• Coding and Payment

    The American Academy of Family Physicians (AAFP) recognizes the U.S. Department of Health and Human Services has adopted Current Procedural Terminology (CPT), in combination with the Healthcare Common Procedure Coding System, as the standard medical data code set for physician services under the Health Insurance Portability and Accountability Act. Given this recognition and for the sake of administrative simplicity, the AAFP believes it is important for both physicians and health plans to abide by the principles of CPT, especially in a fee-for-service payment system. For physicians, this means selecting the code that most accurately identifies the service performed and documented.
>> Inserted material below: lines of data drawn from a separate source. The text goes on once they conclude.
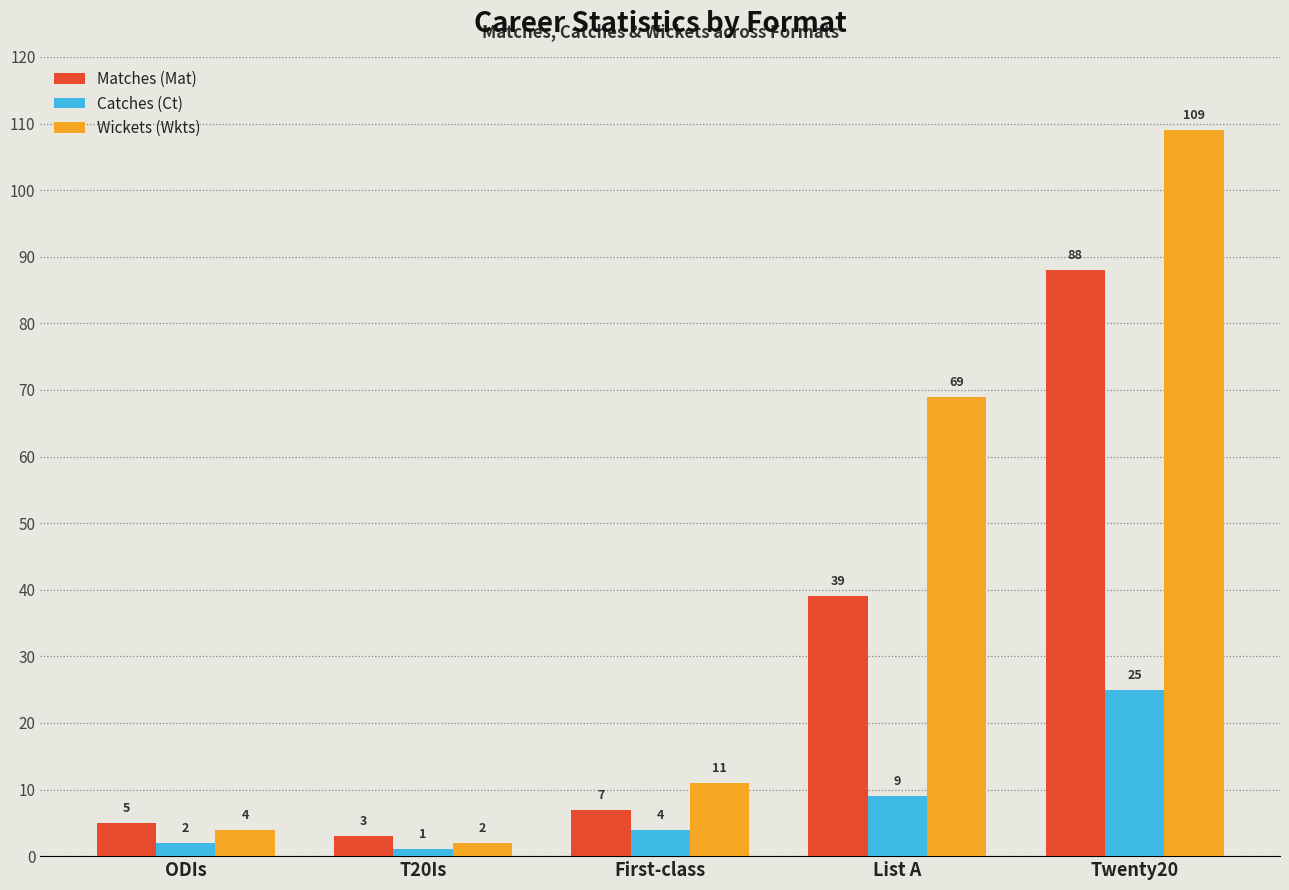

What is the difference between the maximum and minimum values in the Matches (Mat) series?

85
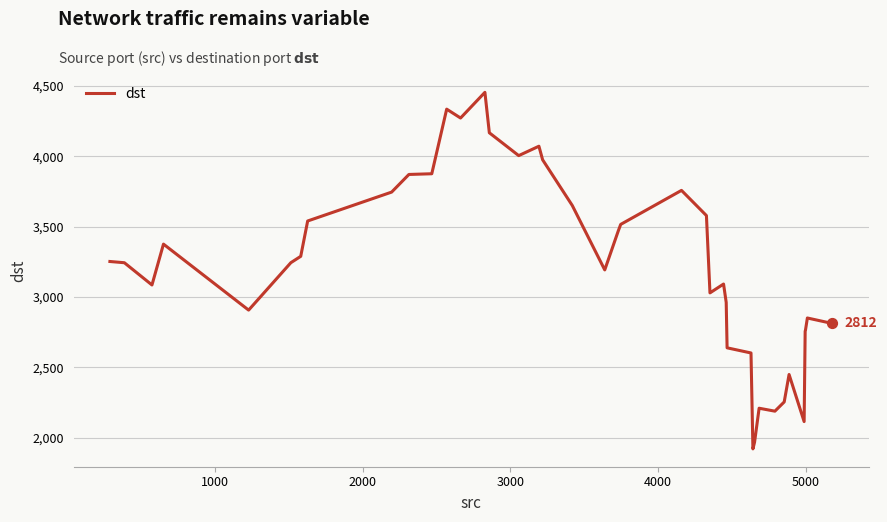

What is the maximum value shown in the chart?

4454.7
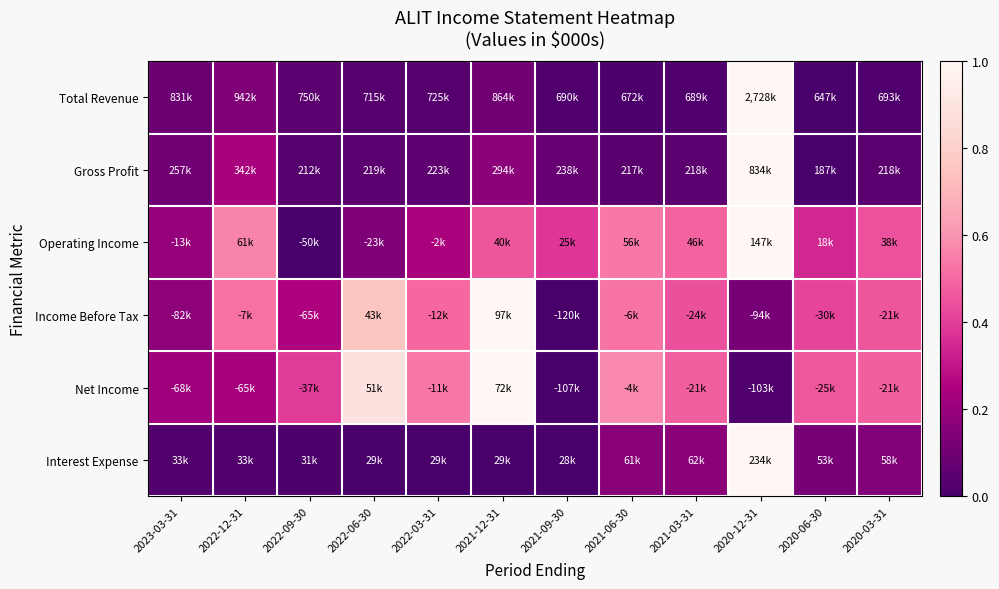

Count the number of data series in this chart.

6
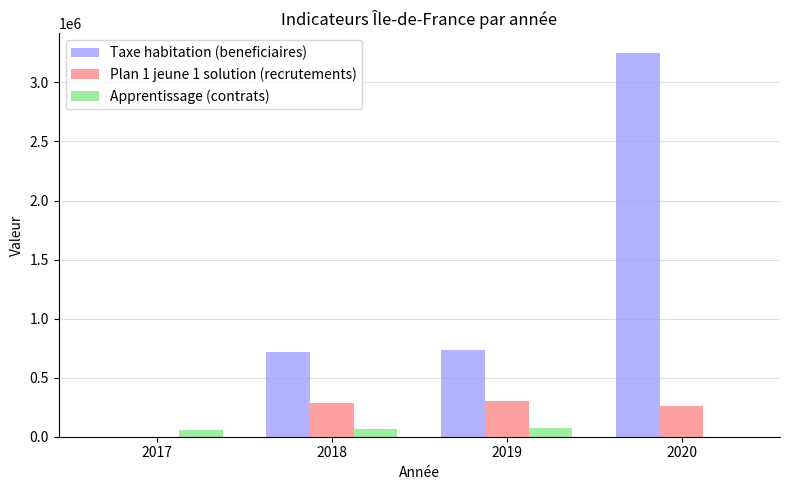

What is the average value of the Plan 1 jeune 1 solution (recrutements) series?

212477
    For health plans, abiding by the principles of CPT means payment for covered services should be based on the codes documented and billed by the physician. It also means that health plans should only bundle codes for payment consistent with CPT guidelines. Automatic, unilateral downcoding of physician reported CPT codes and bundling of codes contrary to CPT is not acceptable. It is also not acceptable for health plans to threaten to or actually restrict, terminate, or exclude a family physician from plan participation based on their coding pattern if the family physician provides medically necessary services and conscientiously abides by the principles and rules of CPT coding. The AAFP expects health plans to abide by CPT rules and opposes any variance from those rules in a fee-for-service payment system.

    The AAFP also recognizes that CPT does not allow family physicians to report in a fee-for-service system the full breadth and depth of the care they provide their patients. The AAFP works with the American Medical Association, the Centers for Medicare & Medicaid Services, and other stakeholders to develop codes or other mechanisms that allow family physicians to report the breadth and depth of the care they provide their patients in a fee-for-service payment system.

    Additionally, consistent with the “AAFP Guiding Principles for Value-Based Payment,” the AAFP works with the American Medical Association, the Centers for Medicare & Medicaid Services, and other stakeholders to develop alternative payment models that include prospective population-based payments that adequately fund the breadth and depth of services provided in primary care and are less reliant on fee-for-service and CPT. The AAFP supports a wide range of possible payment reforms to resolve the inadequacies of fee-for-service for primary care, including family medicine.